What you should do -> Each record below is to be retyped exactly, with its pictures omitted.

Raw data ->
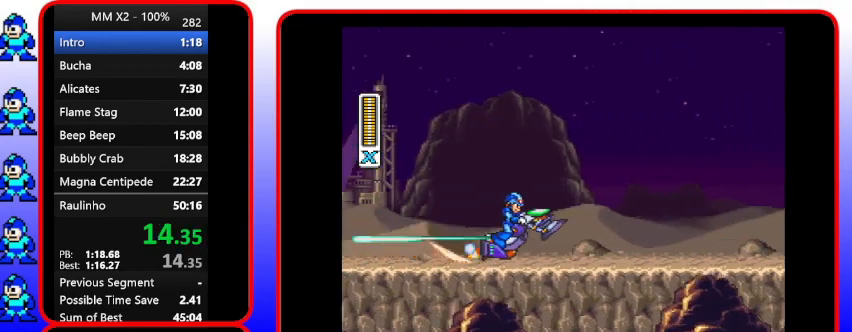
Gameplay with a controller (Nintendo layout); each line is a JSON object with the inputs held at the frame after it. "events" lists button and stick changes between this image and that frame as [ms after this image, input, new state], when the widget could be followed in between. Not read: L3 R3.
{"buttons": ["Y"], "events": []}
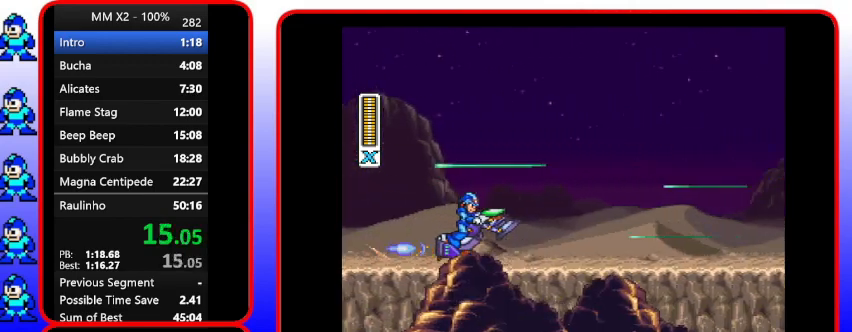
{"buttons": ["Y"], "events": []}
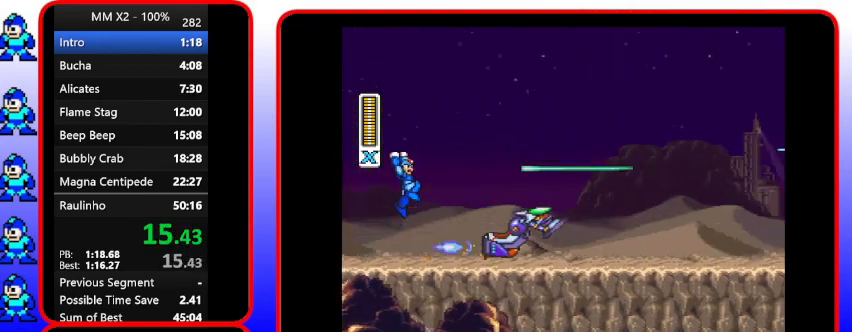
{"buttons": ["Y"], "events": []}
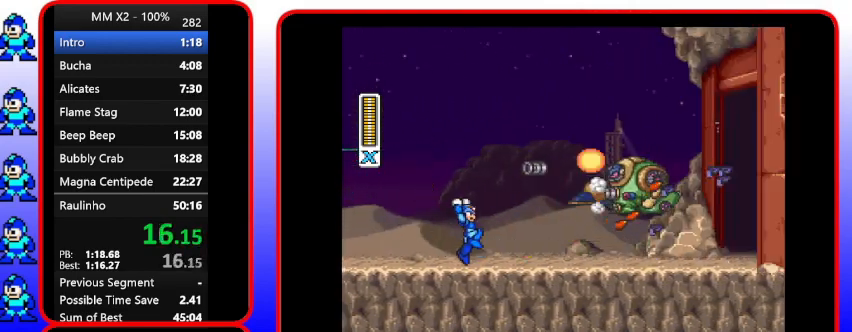
{"buttons": ["Y"], "events": []}
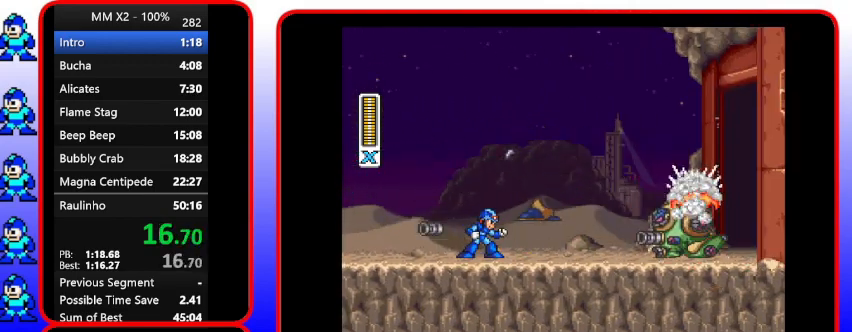
{"buttons": ["Y", "DPAD_RIGHT"], "events": [[433, "DPAD_RIGHT", "down"]]}
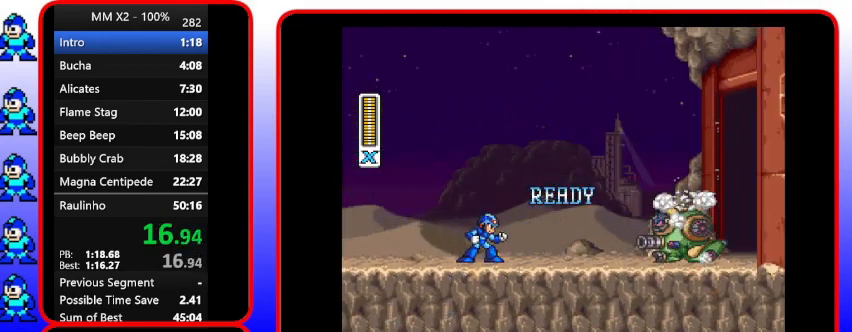
{"buttons": ["Y", "DPAD_RIGHT"], "events": []}
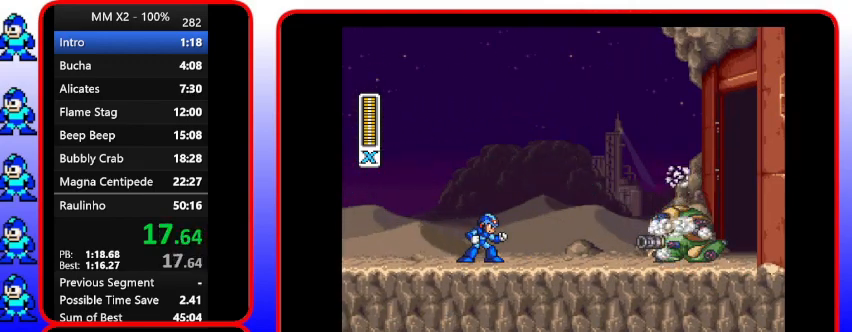
{"buttons": ["Y"], "events": [[433, "DPAD_RIGHT", "up"]]}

Solution to this task ->
Gameplay with a controller (Nintendo layout); each line is a JSON object with the inputs held at the frame after it. "events" lists button and stick changes between this image and that frame as [ms after this image, input, new state], when the widget could be followed in between. Not read: L3 R3.
{"buttons": ["Y"], "events": []}
{"buttons": ["Y"], "events": []}
{"buttons": ["Y"], "events": []}
{"buttons": ["Y"], "events": []}
{"buttons": ["Y", "DPAD_RIGHT"], "events": [[433, "DPAD_RIGHT", "down"]]}
{"buttons": ["Y", "DPAD_RIGHT"], "events": []}
{"buttons": ["Y"], "events": [[433, "DPAD_RIGHT", "up"]]}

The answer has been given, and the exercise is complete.